TEXT:

Closed StevenBarre closed 9 months ago
Asking question Matt in RC: https://chat.developer.gov.bc.ca/channel/devops-operations-lab?msg=CqfeWinoAiPEhH7P8
Summary of my investigation :
When an operator is installed by OLM, a stripped-down copy of its CSV is created in every namespace the operator is configured to watch. These stripped-down CSVs are known as “Copied CSVs” and communicate to users which controllers are actively reconciling resource events in a given namespace. To support larger clusters, OLM allows users to disable Copied CSVs for operators installed in the AllNamespace
mode by setting the cluster olmConfig’s spec.features.disableCopiedCSVs
field to true
.
If an operator is installed in a different namespace than the one it is configured to reconcile events in, users will not be able to view the operator in the OperatorHub or CLI. However, operators affected by this limitation are still available and continue to reconcile events in the user’s namespace. Users can still interact with the operator's custom resources using kubectl
or oc
commands.
Need to confirm these in Lab Clusters.
Disabling Copied CSV in AMS ROSA for testing.
ADVSOL-AMS/redhat-ods-operator ~ $ oc get OLMConfig cluster
NAME AGE
cluster 260d
ADVSOL-AMS/redhat-ods-operator ~ $ oc apply -f - <<EOF
> apiVersion: operators.coreos.com/v1
kind: OLMConfig
metadata:
name: cluster
spec:
features:
disableCopiedCSVs: true
> EOF
Warning: resource olmconfigs/cluster is missing the kubectl.kubernetes.io/last-applied-configuration annotation which is required by oc apply. oc apply should only be used on resources created declaratively by either oc create --save-config or oc apply. The missing annotation will be patched automatically.

DATA:
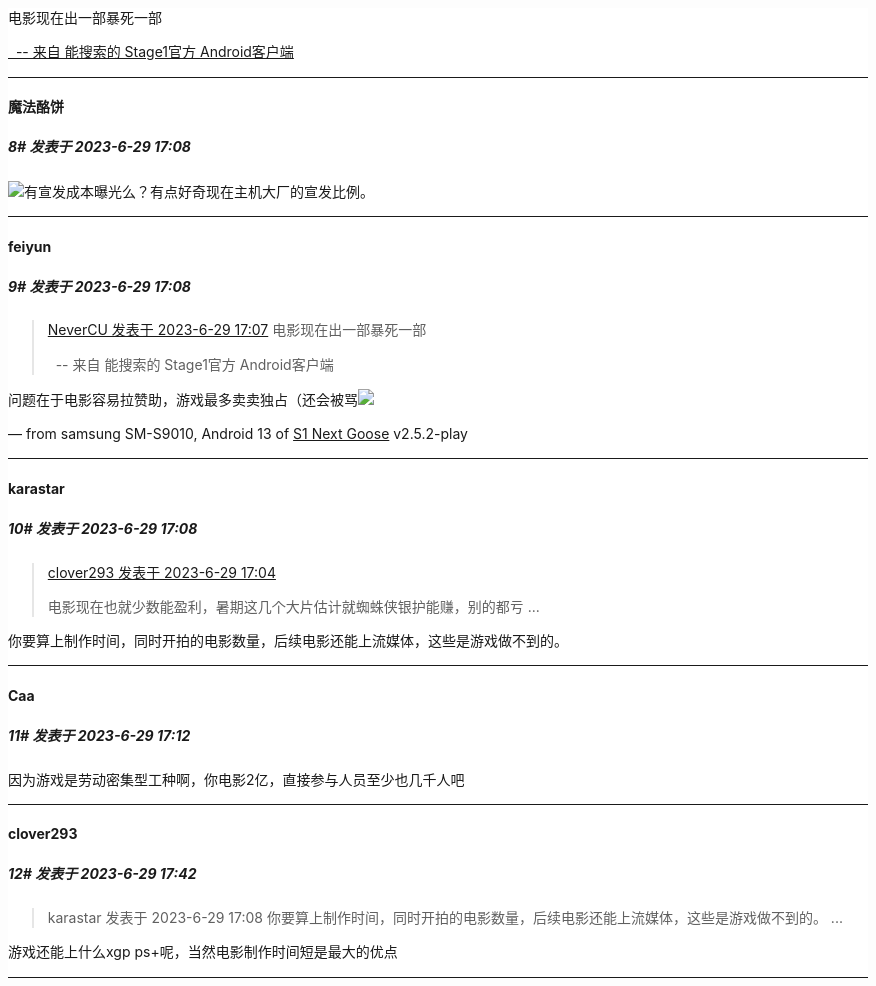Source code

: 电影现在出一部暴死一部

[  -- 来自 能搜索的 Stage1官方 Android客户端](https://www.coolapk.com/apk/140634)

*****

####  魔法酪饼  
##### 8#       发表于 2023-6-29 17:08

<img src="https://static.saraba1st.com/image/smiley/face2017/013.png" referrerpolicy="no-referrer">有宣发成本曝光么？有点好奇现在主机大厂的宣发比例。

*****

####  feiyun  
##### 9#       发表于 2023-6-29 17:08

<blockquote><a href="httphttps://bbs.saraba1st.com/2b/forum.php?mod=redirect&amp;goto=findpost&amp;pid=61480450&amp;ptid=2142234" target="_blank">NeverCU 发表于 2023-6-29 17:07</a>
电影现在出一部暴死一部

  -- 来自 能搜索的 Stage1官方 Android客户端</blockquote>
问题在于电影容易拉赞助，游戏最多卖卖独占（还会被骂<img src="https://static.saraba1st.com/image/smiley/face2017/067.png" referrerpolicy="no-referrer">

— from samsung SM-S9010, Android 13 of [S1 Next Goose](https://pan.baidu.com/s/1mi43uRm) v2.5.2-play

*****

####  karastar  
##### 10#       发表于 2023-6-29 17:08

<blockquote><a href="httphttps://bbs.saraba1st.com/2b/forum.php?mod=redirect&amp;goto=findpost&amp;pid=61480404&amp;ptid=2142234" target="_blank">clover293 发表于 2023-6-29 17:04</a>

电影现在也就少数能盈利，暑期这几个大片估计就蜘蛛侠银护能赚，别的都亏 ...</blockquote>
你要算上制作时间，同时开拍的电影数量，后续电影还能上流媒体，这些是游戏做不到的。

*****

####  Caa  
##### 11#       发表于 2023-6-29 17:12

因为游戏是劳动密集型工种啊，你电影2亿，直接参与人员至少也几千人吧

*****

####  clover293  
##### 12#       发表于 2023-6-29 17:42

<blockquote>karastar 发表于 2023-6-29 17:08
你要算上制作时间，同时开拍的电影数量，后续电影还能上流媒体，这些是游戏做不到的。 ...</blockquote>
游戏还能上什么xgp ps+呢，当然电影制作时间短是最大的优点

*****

...

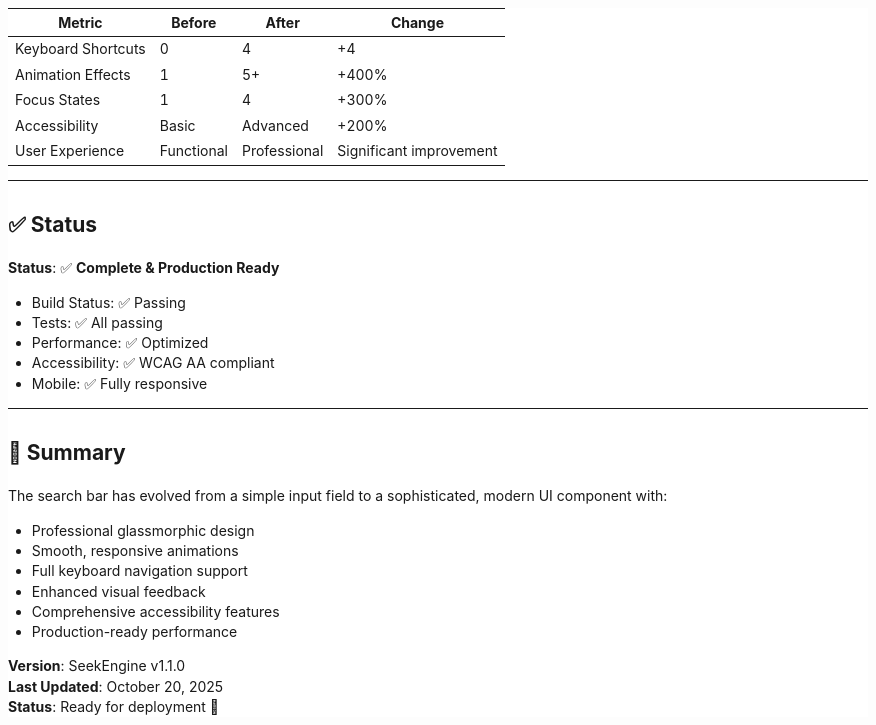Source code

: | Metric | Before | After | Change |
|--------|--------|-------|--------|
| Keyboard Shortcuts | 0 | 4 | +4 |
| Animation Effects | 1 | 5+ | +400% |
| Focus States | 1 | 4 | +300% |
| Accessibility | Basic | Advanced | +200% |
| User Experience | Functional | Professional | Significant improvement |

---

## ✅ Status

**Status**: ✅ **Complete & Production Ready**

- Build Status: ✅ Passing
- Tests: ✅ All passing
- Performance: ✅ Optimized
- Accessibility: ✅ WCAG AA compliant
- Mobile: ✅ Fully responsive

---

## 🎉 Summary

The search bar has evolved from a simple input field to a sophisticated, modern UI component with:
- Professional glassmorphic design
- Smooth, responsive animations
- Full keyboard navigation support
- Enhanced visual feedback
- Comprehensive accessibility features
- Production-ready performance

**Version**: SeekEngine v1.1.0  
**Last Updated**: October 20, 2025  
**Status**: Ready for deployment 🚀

* * *

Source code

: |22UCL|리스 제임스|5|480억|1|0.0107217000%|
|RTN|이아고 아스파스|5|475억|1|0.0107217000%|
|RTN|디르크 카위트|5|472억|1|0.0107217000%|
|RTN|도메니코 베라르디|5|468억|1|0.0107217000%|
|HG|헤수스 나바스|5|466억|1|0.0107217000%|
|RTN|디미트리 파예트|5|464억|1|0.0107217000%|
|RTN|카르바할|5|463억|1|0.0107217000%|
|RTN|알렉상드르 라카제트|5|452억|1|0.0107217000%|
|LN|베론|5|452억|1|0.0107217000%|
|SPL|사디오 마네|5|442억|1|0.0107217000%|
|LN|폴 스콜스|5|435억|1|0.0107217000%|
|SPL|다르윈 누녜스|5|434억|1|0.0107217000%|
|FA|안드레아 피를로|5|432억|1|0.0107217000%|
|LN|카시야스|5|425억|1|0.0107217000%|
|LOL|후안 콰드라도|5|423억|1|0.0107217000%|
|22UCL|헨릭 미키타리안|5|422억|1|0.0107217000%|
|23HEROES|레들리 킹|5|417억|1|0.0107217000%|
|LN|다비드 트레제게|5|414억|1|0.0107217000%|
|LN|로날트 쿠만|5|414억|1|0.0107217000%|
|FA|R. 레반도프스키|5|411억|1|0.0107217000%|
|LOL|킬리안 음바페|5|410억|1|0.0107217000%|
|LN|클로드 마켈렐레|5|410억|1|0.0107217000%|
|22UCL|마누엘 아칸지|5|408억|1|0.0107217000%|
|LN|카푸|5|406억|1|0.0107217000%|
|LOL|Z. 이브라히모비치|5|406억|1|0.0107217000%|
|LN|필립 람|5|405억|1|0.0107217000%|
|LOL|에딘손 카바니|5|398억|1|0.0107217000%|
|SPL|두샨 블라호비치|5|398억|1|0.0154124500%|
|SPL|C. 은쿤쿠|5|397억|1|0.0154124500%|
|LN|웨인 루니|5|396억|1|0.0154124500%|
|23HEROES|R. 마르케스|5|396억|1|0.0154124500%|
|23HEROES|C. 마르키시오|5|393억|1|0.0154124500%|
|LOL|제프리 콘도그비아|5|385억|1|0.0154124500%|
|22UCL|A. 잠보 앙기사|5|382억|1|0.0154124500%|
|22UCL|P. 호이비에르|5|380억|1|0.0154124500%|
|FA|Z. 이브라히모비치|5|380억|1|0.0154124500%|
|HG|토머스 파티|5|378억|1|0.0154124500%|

WHAT IS NEEDED:
Answer these questions using the text on Copied CSVs, one answer per line.
1. Which field of the cluster olmConfig is set to true to disable Copied CSVs?
2. Which two commands does the text say users can still use to interact with the operator's custom resources?
3. Which annotation does the warning say the olmconfigs/cluster resource is missing?

ANSWER SPACE:
1. spec.features.disableCopiedCSVs
2. kubectl and oc
3. kubectl.kubernetes.io/last-applied-configuration